Table of Contents Author Guidelines Submit a Manuscript
Scientific Programming
Volume 2015, Article ID 269764, 14 pages
Research Article

Effective SIMD Vectorization for Intel Xeon Phi Coprocessors

1Mobile Computing and Compilers Software and Service Group, Intel Corporation, Santa Clara, CA 95054, USA
2Mobile Computing and Compilers Software and Service Group, Intel Corporation, 6/1 Prospect Akademika, Novosibirsk 125009, Russia

Received 15 May 2014; Accepted 29 September 2014

Academic Editor: Sunita Chandrasekaran

Copyright © 2015 Xinmin Tian et al. This is an open access article distributed under the Creative Commons Attribution License, which permits unrestricted use, distribution, and reproduction in any medium, provided the original work is properly cited.


Efficiently exploiting SIMD vector units is one of the most important aspects in achieving high performance of the application code running on Intel Xeon Phi coprocessors.
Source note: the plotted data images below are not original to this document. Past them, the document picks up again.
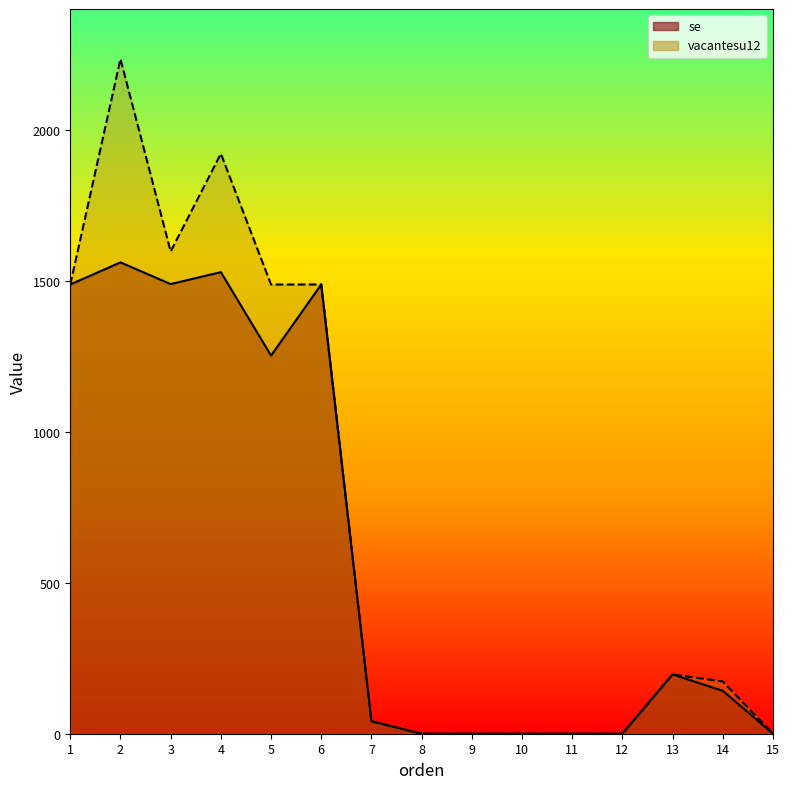

True or false: se has more than 0 interior local peaks.

True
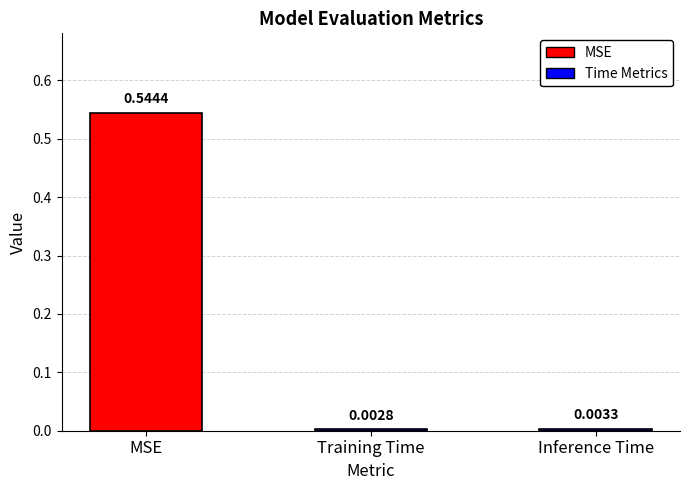

At which label is the value closest to 0?

Training Time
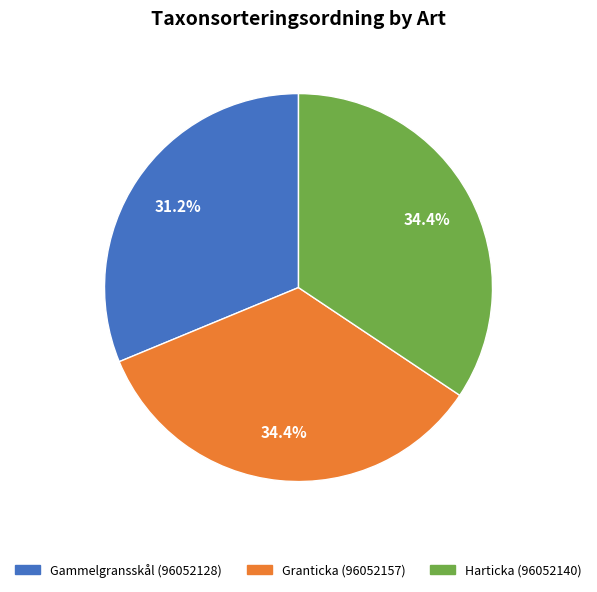

How many slices are in this pie chart?

3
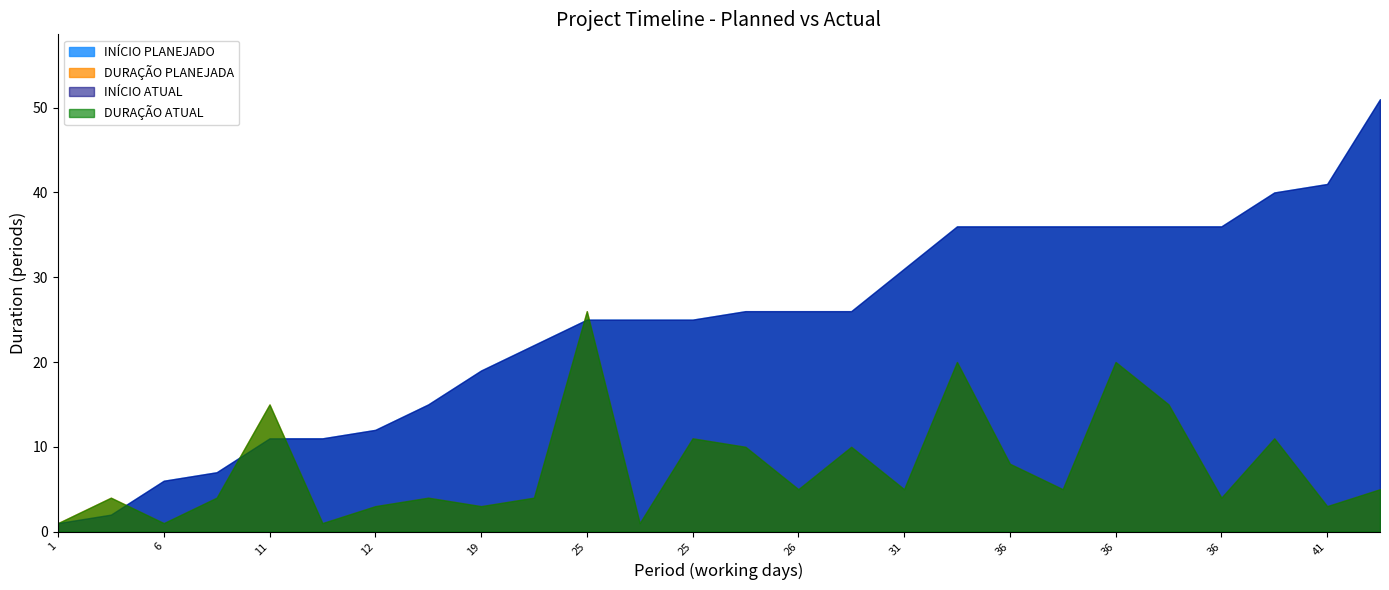

Which label corresponds to the largest value in the chart?

51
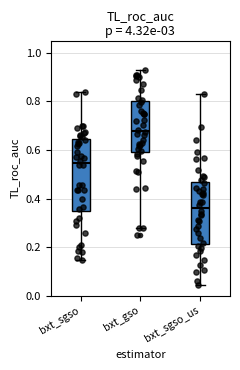

Comparing the boxes themselves (not the whiskers), which one is the tallest?

bxt_sgso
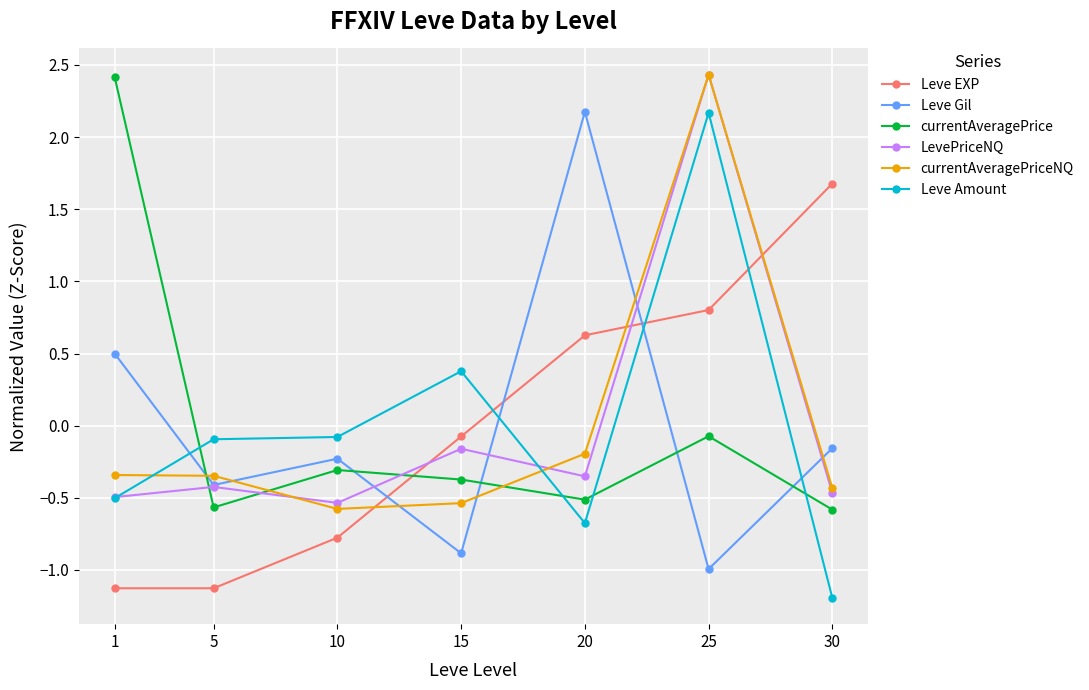

After their last crossing, which series has the higher values: currentAveragePrice or Leve Amount?

currentAveragePrice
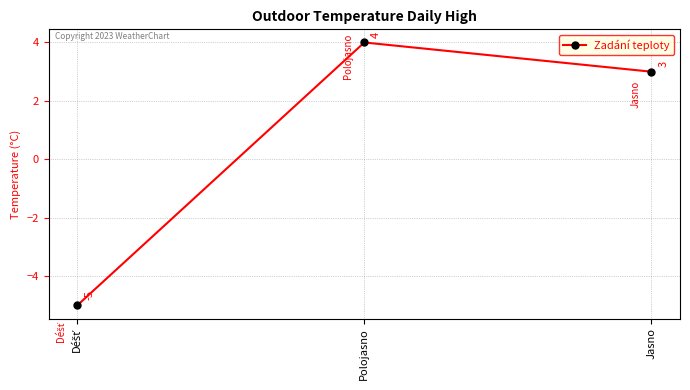

Does the chart display data point markers on the line(s)?

Yes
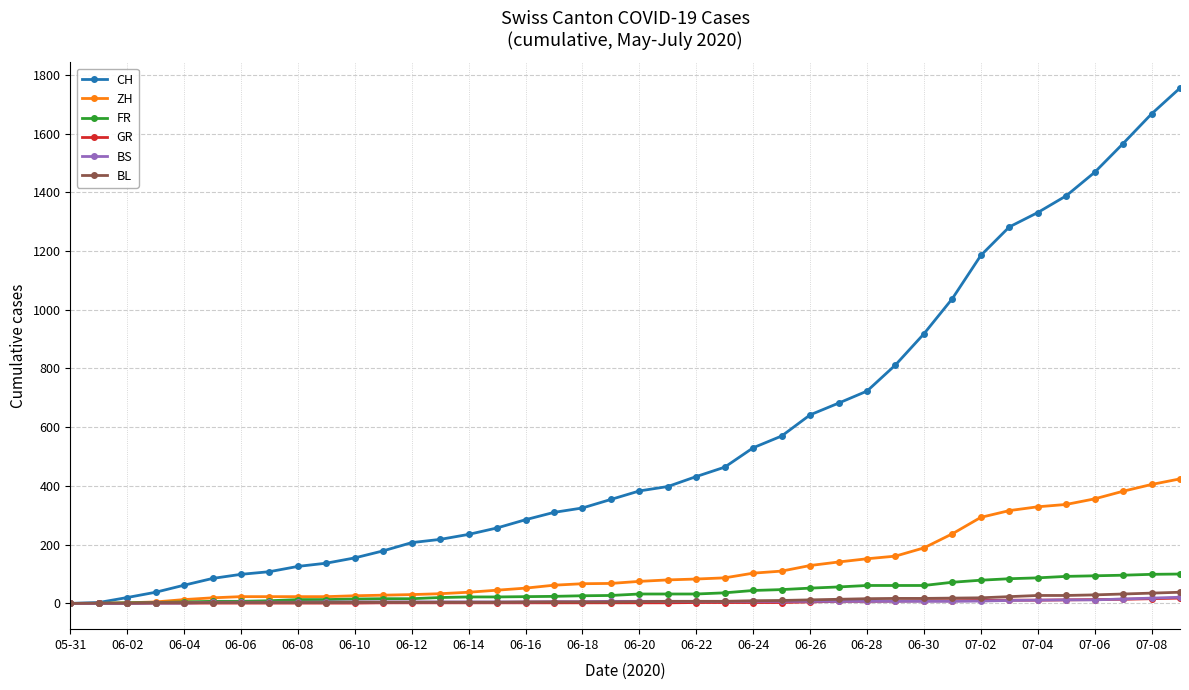

What is the maximum value for FR?

100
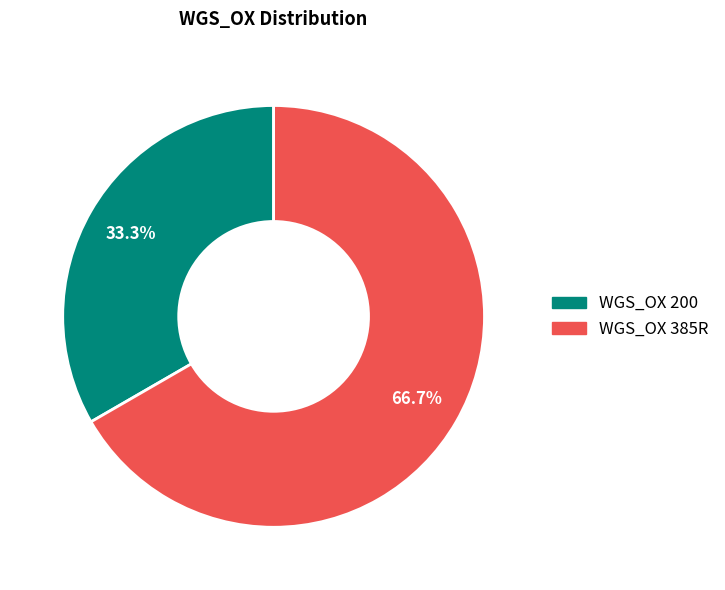

What percentage is the WGS_OX 200 slice, to the nearest percent?

33%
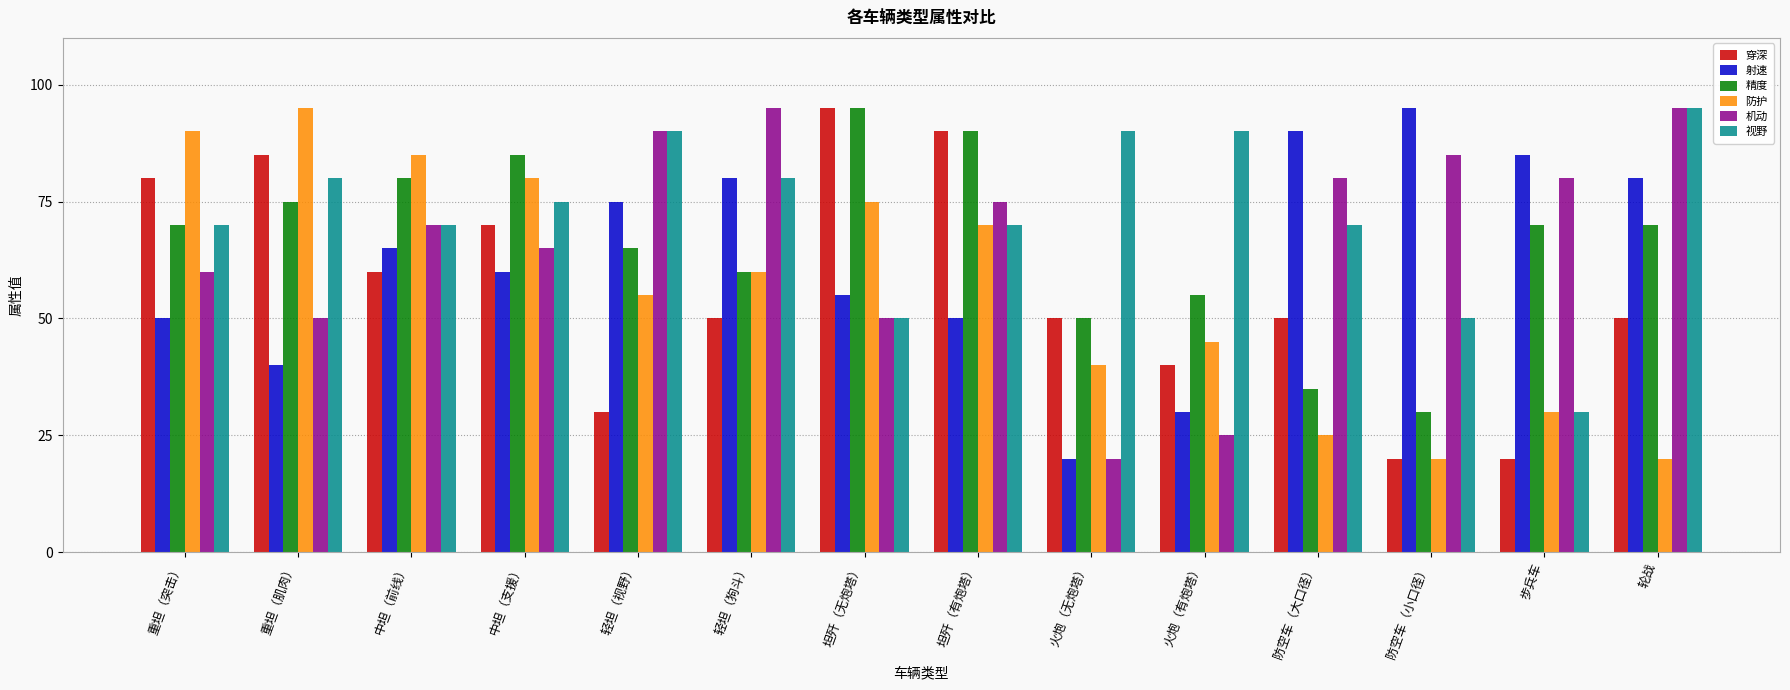

Reading right to left, list all the values displayed in this chart.

穿深: 50	20	20	50	40	50	90	95	50	30	70	60	85	80
射速: 80	85	95	90	30	20	50	55	80	75	60	65	40	50
精度: 70	70	30	35	55	50	90	95	60	65	85	80	75	70
防护: 20	30	20	25	45	40	70	75	60	55	80	85	95	90
机动: 95	80	85	80	25	20	75	50	95	90	65	70	50	60
视野: 95	30	50	70	90	90	70	50	80	90	75	70	80	70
In this paper, we present several effective SIMD vectorization techniques such as less-than-full-vector loop vectorization, Intel MIC specific alignment optimization, and small matrix transpose/multiplication 2D vectorization implemented in the Intel C/C++ and Fortran production compilers for Intel Xeon Phi coprocessors. A set of workloads from several application domains is employed to conduct the performance study of our SIMD vectorization techniques. The performance results show that we achieved up to 12.5x performance gain on the Intel Xeon Phi coprocessor. We also demonstrate a 2000x performance speedup from the seamless integration of SIMD vectorization and parallelization.